Lastly, Pelland contends that even if the contract was illegal, and therefore void or voidable as the Board held, he nevertheless is entitled to recover on the basis of an implied contract, unjust enrichment, or quantum meruit. The Board disagreed, holding that Pelland was not entitled to recover for the value of unpaid work, which the Government accepted and from which the Government benefited.
In view of the facts and circumstances of this case, we hold that Pelland's claim for extra-contractual relief, based on an implied-in-fact contract, is controlled by our decisions in United States v. Amdahl Corp., 786 F.2d 387 (Fed. Cir. 1986) and Urban Data Sys., Inc. v. United States, 699 F.2d 1147 (Fed. Cir. 1983) and falls within the Amdahl holding that "it would violate good conscience to impose upon the contractor all economic loss from having entered an illegal contract." 786 F.2d at 393 (emphasis in original). In Urban Data, this court considered a factually similar situation in which two Small Business Administration contracts were entered into in violation of statutory provisions. However, because the contractor performed and the Government accepted the supplies, we held that Urban Data Systems was entitled to recover on a quantum valebant basis for the reasonable value in the marketplace of the supplies and services. 699 F.2d at 1154.

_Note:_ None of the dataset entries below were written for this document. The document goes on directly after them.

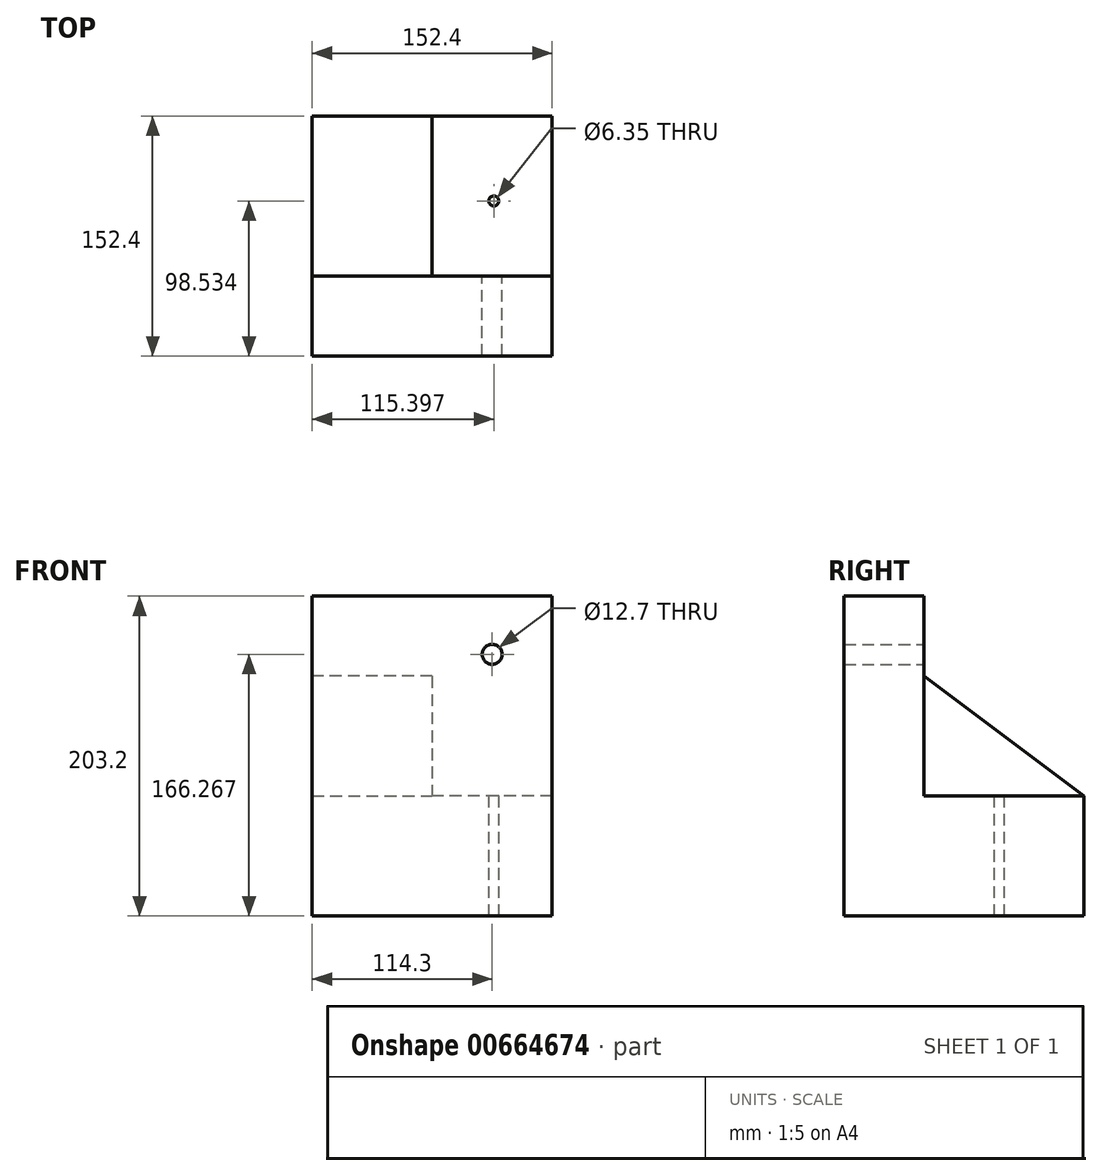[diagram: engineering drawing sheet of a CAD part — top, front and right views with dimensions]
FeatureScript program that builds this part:
annotation { "Feature Type Name" : "Feature", "Feature Type Description" : "" }
export const myFeature = defineFeature(function(context is Context, id is Id, definition is map)
    precondition{}
    {
        {
            var Q0;
            Q0=qCreatedBy(makeId("Right.planeOp"),FACE);
            var sketch = newSketch(context, id + "F0", { "sketchPlane" : qUnion([Q0])});
            skLineSegment(sketch, "E0", {"start": v(-50.8, 100.77) * mm, "end": v(-50.8, -102.43) * mm});
            skLineSegment(sketch, "E1", {"start": v(-50.8, -102.43) * mm, "end": v(101.6, -102.43) * mm});
            skLineSegment(sketch, "E2", {"start": v(101.6, -102.43) * mm, "end": v(101.6, -51.63) * mm});
            skLineSegment(sketch, "E3", {"start": v(101.6, -51.63) * mm, "end": v(0, -51.63) * mm});
            skLineSegment(sketch, "E4", {"start": v(0, -51.63) * mm, "end": v(0, 100.77) * mm});
            skLineSegment(sketch, "E5", {"start": v(-50.8, 100.77) * mm, "end": v(0, 100.77) * mm});
            skSolve(sketch);
        }
        {
            var Q0;
            Q0=makeQuery(id+"F0.imprint","IMPRINT",FACE,{"disambiguationData":[TD([[makeQuery(id+"F0.imprint","IMPRINT",EDGE,{"derivedFrom":sQuery(id+"F0.wireOp",EDGE,"E0")}),1.0]])]});
            extrude(context, id + "F1", {"entities" : qUnion([Q0]), "depth" : 152.4 * mm, "offsetDistance" : 25.4 * mm});
        }
        {
            var Q0;
            Q0=makeQuery(id+"F1.opExtrude","SWEPT_FACE",FACE,{"disambiguationData":[OSD([sQuery(id+"F0.wireOp",EDGE,"E3")])]});
            var sketch = newSketch(context, id + "F2", { "sketchPlane" : qUnion([Q0])});
            skLineSegment(sketch, "E6.bottom", {"start": v(50.8, 25.4) * mm, "end": v(152.4, 25.4) * mm});
            skLineSegment(sketch, "E6.top", {"start": v(50.8, 101.6) * mm, "end": v(152.4, 101.6) * mm});
            skLineSegment(sketch, "E6.left", {"start": v(50.8, 25.4) * mm, "end": v(50.8, 101.6) * mm});
            skLineSegment(sketch, "E6.right", {"start": v(152.4, 25.4) * mm, "end": v(152.4, 101.6) * mm});
            skSolve(sketch);
        }
        {
            var Q0;
            Q0 = qSketchRegion(id + "F2", true);
            var Q1;
            {var subQ5=sQuery(id+"F2.wireOp",EDGE,"E6.bottom");Q1=makeQuery(id+"F2.imprint","IMPRINT",FACE,{"disambiguationData":[TD([[makeQuery(id+"F2.imprint","IMPRINT",EDGE,{"derivedFrom":subQ5}),-1.0]])]});}
            extrude(context, id + "F3", {"entities" : qUnion([Q0, Q1]), "operationType" : NewBodyOperationType.ADD, "depth" : 25.4 * mm, "offsetDistance" : 25.4 * mm});
        }
        {
            var Q0;
            Q0=makeQuery(id+"F3.opExtrude","CAP_FACE",FACE,{"disambiguationData":[OSD([sQuery(id+"F0.wireOp",EDGE,"E2"),sQuery(id+"F0.wireOp",EDGE,"E3"),sQuery(id+"F0.wireOp",EDGE,"E4"),sQuery(id+"F2.wireOp",EDGE,"E6.top"),sQuery(id+"F2.wireOp",EDGE,"E6.right")])],"isStart":false});
            var sketch = newSketch(context, id + "F4", { "sketchPlane" : qUnion([Q0])});
            skLineSegment(sketch, "E7.bottom", {"start": v(0, 101.6) * mm, "end": v(76.2, 101.6) * mm});
            skLineSegment(sketch, "E7.top", {"start": v(0, 0) * mm, "end": v(76.2, 0) * mm});
            skLineSegment(sketch, "E7.left", {"start": v(0, 101.6) * mm, "end": v(0, 0) * mm});
            skLineSegment(sketch, "E7.right", {"start": v(76.2, 101.6) * mm, "end": v(76.2, 0) * mm});
            skSolve(sketch);
        }
        {
            var Q0;
            Q0 = qSketchRegion(id + "F4", true);
            extrude(context, id + "F5", {"entities" : qUnion([Q0]), "operationType" : NewBodyOperationType.ADD, "depth" : 76.2 * mm, "offsetDistance" : 25.4 * mm});
        }
        {
            var Q0;
            Q0=makeQuery(id+"F3.opExtrude","CAP_FACE",FACE,{"disambiguationData":[OSD([sQuery(id+"F0.wireOp",EDGE,"E2"),sQuery(id+"F0.wireOp",EDGE,"E3"),sQuery(id+"F0.wireOp",EDGE,"E4"),sQuery(id+"F2.wireOp",EDGE,"E6.top"),sQuery(id+"F2.wireOp",EDGE,"E6.right")])],"isStart":false});
            var sketch = newSketch(context, id + "F6", { "sketchPlane" : qUnion([Q0])});
            skCircle(sketch, "E8", {"center": v(115.4, 47.73) * mm, "radius": 4.76 * mm});
            skSolve(sketch);
        }
        {
            var Q0;
            Q0=sQuery(id+"F6.wireOp",VERTEX,"E8.center");
            var Q1;
            Q1=makeQuery(id+"F1.opExtrude","SWEPT_BODY",BODY,{"disambiguationData":[OSD([sQuery(id+"F0.wireOp",EDGE,"E0"),sQuery(id+"F0.wireOp",EDGE,"E1"),sQuery(id+"F0.wireOp",EDGE,"E2"),sQuery(id+"F0.wireOp",EDGE,"E3"),sQuery(id+"F0.wireOp",EDGE,"E4"),sQuery(id+"F0.wireOp",EDGE,"E5")])]});
            hole(context, id + "F7", {"style" : HoleStyle.SIMPLE, "endStyle" : HoleEndStyle.THROUGH, "holeDiameter" : 6.35 * mm, "majorDiameter" : 6.35 * mm, "isTappedThrough" : true, "tappedDepth" : 12.7 * mm, "tapClearance" : 3, "locations" : qUnion([Q0]), "scope" : qUnion([Q1])});
        }
        {
            var Q0;
            Q0=makeQuery(id+"F5.opExtrude","SWEPT_FACE",FACE,{"disambiguationData":[OSD([sQuery(id+"F4.wireOp",EDGE,"E7.right")])]});
            var sketch = newSketch(context, id + "F8", { "sketchPlane" : qUnion([Q0])});
            skLineSegment(sketch, "E9", {"start": v(0, 49.97) * mm, "end": v(101.6, -26.23) * mm});
            skLineSegment(sketch, "E10", {"start": v(101.6, -26.23) * mm, "end": v(101.6, 49.97) * mm});
            skLineSegment(sketch, "E11", {"start": v(101.6, 49.97) * mm, "end": v(0, 49.97) * mm});
            skSolve(sketch);
        }
        {
            var Q0;
            Q0 = qSketchRegion(id + "F8", true);
            extrude(context, id + "F9", {"entities" : qUnion([Q0]), "operationType" : NewBodyOperationType.REMOVE, "oppositeDirection" : true, "depth" : 76.2 * mm, "offsetDistance" : 25.4 * mm});
        }
        {
            var Q0;
            Q0=makeQuery(id+"F1.opExtrude","SWEPT_FACE",FACE,{"disambiguationData":[OSD([sQuery(id+"F0.wireOp",EDGE,"E4")])]});
            var sketch = newSketch(context, id + "F10", { "sketchPlane" : qUnion([Q0])});
            skPoint(sketch, "E12", {"position": v(-114.3, 63.84) * mm});
            skSolve(sketch);
        }
        {
            var Q0;
            Q0=sQuery(id+"F10.wireOp",VERTEX,"E12");
            var Q1;
            Q1=makeQuery(id+"F1.opExtrude","SWEPT_BODY",BODY,{"disambiguationData":[OSD([sQuery(id+"F0.wireOp",EDGE,"E0"),sQuery(id+"F0.wireOp",EDGE,"E1"),sQuery(id+"F0.wireOp",EDGE,"E2"),sQuery(id+"F0.wireOp",EDGE,"E3"),sQuery(id+"F0.wireOp",EDGE,"E4"),sQuery(id+"F0.wireOp",EDGE,"E5")])]});
            hole(context, id + "F11", {"style" : HoleStyle.SIMPLE, "endStyle" : HoleEndStyle.THROUGH, "holeDiameter" : 12.7 * mm, "majorDiameter" : 6.35 * mm, "isTappedThrough" : true, "tappedDepth" : 12.7 * mm, "tapClearance" : 3, "locations" : qUnion([Q0]), "scope" : qUnion([Q1])});
        }
    });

We recognize that in a decision binding on this court, it has been held that, despite the government receiving a benefit, no recovery may be had on a theory of quantum meruit or quantum valebant where a contract is "fraught with fraud and corruption." K & R Eng'g Co. v. United States, 616 F.2d 469 (Ct. Cl. 1980). However, nothing in the findings of the Board indicates that the conduct of Pelland and CSS was so egregious that all recovery should be denied. The Board found "bad faith" on the part of CSS (but not Pelland), but bad faith is not equivalent to "fraud and corruption."
We find no reason to deviate from the holding in Amdahl and Urban Data in this case. Accordingly, Pelland is entitled to be paid for the reasonable value in the marketplace of the extra work the joint venture performed.
We express no opinion on the amount Pelland is entitled to recover in accordance with this opinion. That matter is necessarily left to the Board's determination on remand.